The China and Mumbai programs come on the heels of last spring’s curricular review recommendations which advocated an “expectation” of international experience for all non-international undergraduates.
SAI has not set a specific date for the opening of the office. But Fonseca noted that the SAI will already increase the availability of funding for students who wish to travel to India this year through a spring grant competition.
Jane Edwards, director of Harvard’s Office of International Programs (OIP), said that the new program represents an effort “to get the best possible collection of opportunities for students.”
Fonseca wrote that students may eventually get course credit for both academic and social work, coordinated through the office.
Since English is a predominant language in India, even students with limited or no knowledge of Hindi will be able to study abroad through the new program, Fonseca noted.
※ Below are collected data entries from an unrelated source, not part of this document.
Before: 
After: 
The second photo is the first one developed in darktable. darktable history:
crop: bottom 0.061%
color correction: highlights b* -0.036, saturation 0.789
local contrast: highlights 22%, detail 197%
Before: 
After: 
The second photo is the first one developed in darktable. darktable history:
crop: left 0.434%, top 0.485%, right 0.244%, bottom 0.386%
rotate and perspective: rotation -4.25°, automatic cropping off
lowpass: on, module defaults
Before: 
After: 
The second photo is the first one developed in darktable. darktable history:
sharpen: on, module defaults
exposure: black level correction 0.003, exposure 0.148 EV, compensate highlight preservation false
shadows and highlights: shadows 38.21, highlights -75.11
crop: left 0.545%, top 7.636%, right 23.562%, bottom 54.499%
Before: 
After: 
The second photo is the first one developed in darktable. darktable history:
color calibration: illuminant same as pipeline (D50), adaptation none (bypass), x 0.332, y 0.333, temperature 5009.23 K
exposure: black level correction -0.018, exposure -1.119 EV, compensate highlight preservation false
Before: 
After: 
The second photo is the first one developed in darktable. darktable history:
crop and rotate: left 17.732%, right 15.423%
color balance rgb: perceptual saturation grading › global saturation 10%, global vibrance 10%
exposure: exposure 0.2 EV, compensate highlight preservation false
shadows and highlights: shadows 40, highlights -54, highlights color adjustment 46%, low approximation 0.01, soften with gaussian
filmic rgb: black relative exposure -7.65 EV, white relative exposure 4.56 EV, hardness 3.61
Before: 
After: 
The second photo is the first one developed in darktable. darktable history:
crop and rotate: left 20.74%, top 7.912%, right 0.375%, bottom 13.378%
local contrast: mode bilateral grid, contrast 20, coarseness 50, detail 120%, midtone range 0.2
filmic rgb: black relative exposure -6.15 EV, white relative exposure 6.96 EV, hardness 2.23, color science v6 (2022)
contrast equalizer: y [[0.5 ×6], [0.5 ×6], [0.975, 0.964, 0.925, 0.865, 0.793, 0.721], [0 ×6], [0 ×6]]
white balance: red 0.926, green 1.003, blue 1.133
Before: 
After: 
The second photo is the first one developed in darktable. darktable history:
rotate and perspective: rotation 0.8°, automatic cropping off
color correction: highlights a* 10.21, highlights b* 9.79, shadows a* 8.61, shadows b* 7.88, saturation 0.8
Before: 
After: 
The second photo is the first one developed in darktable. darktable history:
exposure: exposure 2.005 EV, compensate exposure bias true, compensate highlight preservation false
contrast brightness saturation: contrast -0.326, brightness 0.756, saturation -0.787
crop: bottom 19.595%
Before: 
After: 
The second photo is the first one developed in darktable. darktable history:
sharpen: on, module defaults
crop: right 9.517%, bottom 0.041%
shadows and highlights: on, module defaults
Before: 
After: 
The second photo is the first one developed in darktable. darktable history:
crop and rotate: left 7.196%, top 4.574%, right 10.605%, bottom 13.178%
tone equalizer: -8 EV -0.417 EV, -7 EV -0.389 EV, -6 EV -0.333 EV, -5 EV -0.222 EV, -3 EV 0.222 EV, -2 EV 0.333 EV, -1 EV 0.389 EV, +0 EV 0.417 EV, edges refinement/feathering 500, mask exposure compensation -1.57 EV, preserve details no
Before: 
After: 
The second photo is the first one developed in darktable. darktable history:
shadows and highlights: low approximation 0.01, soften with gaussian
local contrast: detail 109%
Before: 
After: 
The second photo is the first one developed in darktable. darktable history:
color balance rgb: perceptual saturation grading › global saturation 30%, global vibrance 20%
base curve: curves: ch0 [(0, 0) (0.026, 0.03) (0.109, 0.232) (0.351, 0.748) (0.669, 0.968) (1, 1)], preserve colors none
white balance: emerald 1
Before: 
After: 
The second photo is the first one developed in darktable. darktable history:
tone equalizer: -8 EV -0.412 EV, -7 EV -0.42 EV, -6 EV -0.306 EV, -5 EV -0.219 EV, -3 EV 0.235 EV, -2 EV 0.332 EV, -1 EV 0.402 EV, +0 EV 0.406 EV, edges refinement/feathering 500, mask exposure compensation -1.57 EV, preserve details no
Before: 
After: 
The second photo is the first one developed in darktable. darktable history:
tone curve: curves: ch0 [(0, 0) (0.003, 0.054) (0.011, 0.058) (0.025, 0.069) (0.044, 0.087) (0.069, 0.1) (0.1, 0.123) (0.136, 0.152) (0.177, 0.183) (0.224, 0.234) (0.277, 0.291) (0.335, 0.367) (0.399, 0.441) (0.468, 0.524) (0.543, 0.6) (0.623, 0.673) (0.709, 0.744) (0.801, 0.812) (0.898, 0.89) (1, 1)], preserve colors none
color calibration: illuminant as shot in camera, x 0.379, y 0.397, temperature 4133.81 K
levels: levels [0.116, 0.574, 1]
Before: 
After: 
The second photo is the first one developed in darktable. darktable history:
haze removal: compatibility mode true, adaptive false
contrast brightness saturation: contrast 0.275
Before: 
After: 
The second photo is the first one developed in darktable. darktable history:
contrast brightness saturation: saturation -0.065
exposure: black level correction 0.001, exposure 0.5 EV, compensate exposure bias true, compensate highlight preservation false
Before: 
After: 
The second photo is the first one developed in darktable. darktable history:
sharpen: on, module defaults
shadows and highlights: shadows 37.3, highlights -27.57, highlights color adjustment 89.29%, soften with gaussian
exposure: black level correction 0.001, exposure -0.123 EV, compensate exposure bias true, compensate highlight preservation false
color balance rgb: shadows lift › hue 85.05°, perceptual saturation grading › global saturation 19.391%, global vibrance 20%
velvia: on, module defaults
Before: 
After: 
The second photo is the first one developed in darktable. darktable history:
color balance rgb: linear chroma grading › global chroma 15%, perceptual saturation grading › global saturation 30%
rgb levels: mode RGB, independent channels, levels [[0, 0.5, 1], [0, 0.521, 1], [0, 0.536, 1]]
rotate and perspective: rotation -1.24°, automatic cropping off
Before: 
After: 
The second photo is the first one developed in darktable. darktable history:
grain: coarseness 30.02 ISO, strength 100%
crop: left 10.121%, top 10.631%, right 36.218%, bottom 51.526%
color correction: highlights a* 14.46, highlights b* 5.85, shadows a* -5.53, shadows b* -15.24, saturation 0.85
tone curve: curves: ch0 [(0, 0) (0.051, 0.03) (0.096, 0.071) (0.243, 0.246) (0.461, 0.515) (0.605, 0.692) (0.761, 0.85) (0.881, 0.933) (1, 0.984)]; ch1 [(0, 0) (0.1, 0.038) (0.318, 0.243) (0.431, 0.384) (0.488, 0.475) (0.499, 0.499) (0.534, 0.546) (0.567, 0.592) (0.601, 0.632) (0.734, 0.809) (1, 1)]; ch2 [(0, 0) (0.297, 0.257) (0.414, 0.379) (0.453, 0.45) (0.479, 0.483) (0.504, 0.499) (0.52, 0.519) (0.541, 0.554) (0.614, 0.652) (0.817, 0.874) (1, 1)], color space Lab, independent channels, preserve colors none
She added that the lack of a language barrier could hopefully attract a variety of students.
“Our hope is to make such an experience available to many more students, including, for example, science concentrators who have typically not traveled abroad as much as humanities concentrators,” she wrote.
Bakshi, a Social Studies and Visual and Environmental Studies concentrator, said that his experience with the Aina Arts program, the educational program in northern India last summer, was extremely rewarding.
“Every Harvard undergrad needs to get a sense of the wider world,” he said.
And many students seem to agree. Bakshi said he has already received 65 applications from Harvard students alone for the 12 slots available for this year’s Aina Arts effort. Last year he received a total of 250 applications.
Bakshi expects that study abroad programs in India will become even more popular once the SAI Mumbai office opens. “I think people will start coming in droves,” he said. “It’s a wonderful service they’re doing. Having someone there from Harvard is invaluable.”